Que dit la jurisprudence sur le prêt de main-d’œuvre illicite ?
La jurisprudence nous révèle comment le juge vérifie la licéité d’un prêt de main-d’œuvre.
Depuis 1985, la Cour de cassation rappelle que la qualification du prêt de main d’œuvre requiert le rassemblement de plusieurs éléments (Cass. crim., 29 oct. 1985). C’est pourquoi le juge utilise la méthode du faisceau d’indices en se focalisant sur les 4 éléments suivants :
- l’objet du contrat
- l’origine de la fourniture du matériel de travail
- l’identification du pouvoir de direction
- la rémunération
L’objet du contrat
La prestation de main-d’œuvre est autorisée si elle est accompagnée d’une autre prestation. Par conséquent, les juges vérifieront quelle est la nature de la tâche à accomplir. Cela signifie que si une entreprise a recours à une autre entreprise alors qu’elle dispose des moyens d’accomplir la tâche elle-même, le prêt de main-d’œuvre est très certainement illicite.
A titre d’exemple, la mise à disposition d’hôtesses d’accueil pour des salons, n’étant accompagnée d’aucune prestation de la société prêteuse est constitutif de prêt de main d’œuvre illicite (Cass. crim., 28 janv. 1997, no 96-80.727).
L’origine de la fourniture du matériel de travail
L’utilisation d’un matériel propre à l’entreprise prêteuse est un indice évident d’un prêt de main-d’œuvre licite.
Par exemple, la fourniture à un client d’un véhicule avec chauffeur constitue une prestation de services parfaitement licite et non pas un prêt de main-d’œuvre prohibé (CA Metz, 11 avr. 1989).
En revanche, le fait de travailler avec le matériel et les matériaux du donneur d’ordre est révélateur de prêt de main-d’œuvre illicite et non d’une prestation de services (Cass. crim., 25 avr. 1989, no 88-84.255).
L’identification du pouvoir de direction
Le prêt de main-d’œuvre est qualifié d’illicite dès lors qu’est constaté un transfert du lien de subordination entre l’entreprise prêteuse et l’entreprise utilisatrice (Cass. crim., 25 avr. 1989, no 87-81.212).
En effet, le pouvoir de direction doit être maintenue dans l’entreprise initiale prêteuse car le prestataire doit conserver l’autorité sur son personnel et exercer un contrôle sur la réalisation du travail (Cass. crim., 21 janv. 1986, no 84-95.529).
La rémunération
Le mode de rémunération est très important pour échapper à l’infraction du prêt de main d’œuvre illicite.

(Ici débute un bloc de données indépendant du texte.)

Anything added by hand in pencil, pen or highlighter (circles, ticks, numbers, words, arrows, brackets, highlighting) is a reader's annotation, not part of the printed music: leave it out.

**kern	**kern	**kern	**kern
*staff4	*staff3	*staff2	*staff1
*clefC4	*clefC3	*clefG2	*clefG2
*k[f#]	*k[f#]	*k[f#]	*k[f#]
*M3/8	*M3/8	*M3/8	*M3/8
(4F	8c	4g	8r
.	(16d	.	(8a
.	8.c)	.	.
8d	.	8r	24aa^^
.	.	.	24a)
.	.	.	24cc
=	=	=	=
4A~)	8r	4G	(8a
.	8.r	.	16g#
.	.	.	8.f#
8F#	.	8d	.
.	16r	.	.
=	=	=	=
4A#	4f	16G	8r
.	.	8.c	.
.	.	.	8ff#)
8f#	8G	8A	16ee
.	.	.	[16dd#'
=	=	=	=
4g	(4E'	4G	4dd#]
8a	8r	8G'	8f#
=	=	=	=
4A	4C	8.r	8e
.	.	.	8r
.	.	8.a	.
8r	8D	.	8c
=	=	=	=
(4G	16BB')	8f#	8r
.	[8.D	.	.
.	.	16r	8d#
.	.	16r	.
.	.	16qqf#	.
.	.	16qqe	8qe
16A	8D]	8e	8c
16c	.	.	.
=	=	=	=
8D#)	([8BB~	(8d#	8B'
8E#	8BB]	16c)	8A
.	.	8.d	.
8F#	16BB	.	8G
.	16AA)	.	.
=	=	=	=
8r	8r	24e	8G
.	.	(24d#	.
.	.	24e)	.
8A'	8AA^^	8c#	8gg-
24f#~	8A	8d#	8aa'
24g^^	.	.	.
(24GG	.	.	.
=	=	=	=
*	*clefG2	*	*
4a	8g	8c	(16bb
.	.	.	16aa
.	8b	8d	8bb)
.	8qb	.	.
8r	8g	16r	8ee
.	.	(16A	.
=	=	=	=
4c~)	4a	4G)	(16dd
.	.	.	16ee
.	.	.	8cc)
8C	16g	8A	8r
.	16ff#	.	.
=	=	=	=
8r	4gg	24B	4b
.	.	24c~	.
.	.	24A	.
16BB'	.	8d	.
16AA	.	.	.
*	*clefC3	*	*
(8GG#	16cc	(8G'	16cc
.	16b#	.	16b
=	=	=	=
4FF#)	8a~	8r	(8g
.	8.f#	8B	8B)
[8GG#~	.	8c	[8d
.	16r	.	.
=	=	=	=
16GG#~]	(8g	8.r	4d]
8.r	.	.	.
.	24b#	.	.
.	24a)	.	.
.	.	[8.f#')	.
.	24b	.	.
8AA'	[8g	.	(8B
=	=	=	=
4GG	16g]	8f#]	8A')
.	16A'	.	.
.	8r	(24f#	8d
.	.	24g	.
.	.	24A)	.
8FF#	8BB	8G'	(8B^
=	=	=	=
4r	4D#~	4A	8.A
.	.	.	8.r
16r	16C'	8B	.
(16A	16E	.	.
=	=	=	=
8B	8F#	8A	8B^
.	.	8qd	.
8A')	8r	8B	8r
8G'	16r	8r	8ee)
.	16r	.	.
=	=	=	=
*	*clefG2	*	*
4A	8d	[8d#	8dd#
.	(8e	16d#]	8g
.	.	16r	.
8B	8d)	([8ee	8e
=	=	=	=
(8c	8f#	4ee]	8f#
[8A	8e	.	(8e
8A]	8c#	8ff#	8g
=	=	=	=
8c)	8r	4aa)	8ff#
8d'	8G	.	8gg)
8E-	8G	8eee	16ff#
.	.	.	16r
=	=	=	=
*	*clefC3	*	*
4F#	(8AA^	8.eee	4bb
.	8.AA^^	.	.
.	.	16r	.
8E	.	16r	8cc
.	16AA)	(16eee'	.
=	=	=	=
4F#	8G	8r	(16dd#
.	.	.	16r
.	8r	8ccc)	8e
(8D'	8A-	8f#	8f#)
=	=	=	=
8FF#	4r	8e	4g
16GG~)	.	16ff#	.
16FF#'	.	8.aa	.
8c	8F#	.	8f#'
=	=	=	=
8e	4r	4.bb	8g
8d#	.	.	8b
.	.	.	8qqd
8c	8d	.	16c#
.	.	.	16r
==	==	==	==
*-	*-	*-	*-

Lorsque le prix de la prestation est basé sur un taux horaire, le juge considère que les doutes sont suffisants pour caractériser l’infraction du prêt de main-d’œuvre illicite, puisque cela suppose que seule une fourniture de main d’œuvre est rémunérée (Cass crim 25 avril 1989, n° 88-84.222 et Cass crim 16 mai 2000, n° 99-85.485).
La solution est donc de rémunérer forfaitairement le service rendu.
Le prêt de main-d’œuvre illicite et le délit de marchandage se retrouvent sur une définition commune qui est le prêt de main-d’œuvre à but lucratif.
Afin d’échapper à tout risque, l’entreprise prêteuse doit veiller à ce que le besoin de compétence spécifique soit bien réel et qu’elle fournisse le matériel nécessaire à la réalisation du service tout en conservant un pouvoir de contrôle sur les salariés prêtés. Enfin, la vigilance est de mise quant au mode de rémunération qui sera forfaitaire par opposition à une rémunération horaire.
Rappelons que les risques de commission de l’infraction sont totalement anéantis lorsqu’une entreprise a recours à une entreprise de portage salarial puisque cette dernière est autorisée par la loi à la mise à disposition de salariés, dont la licéité est reconnue dans tous les cas.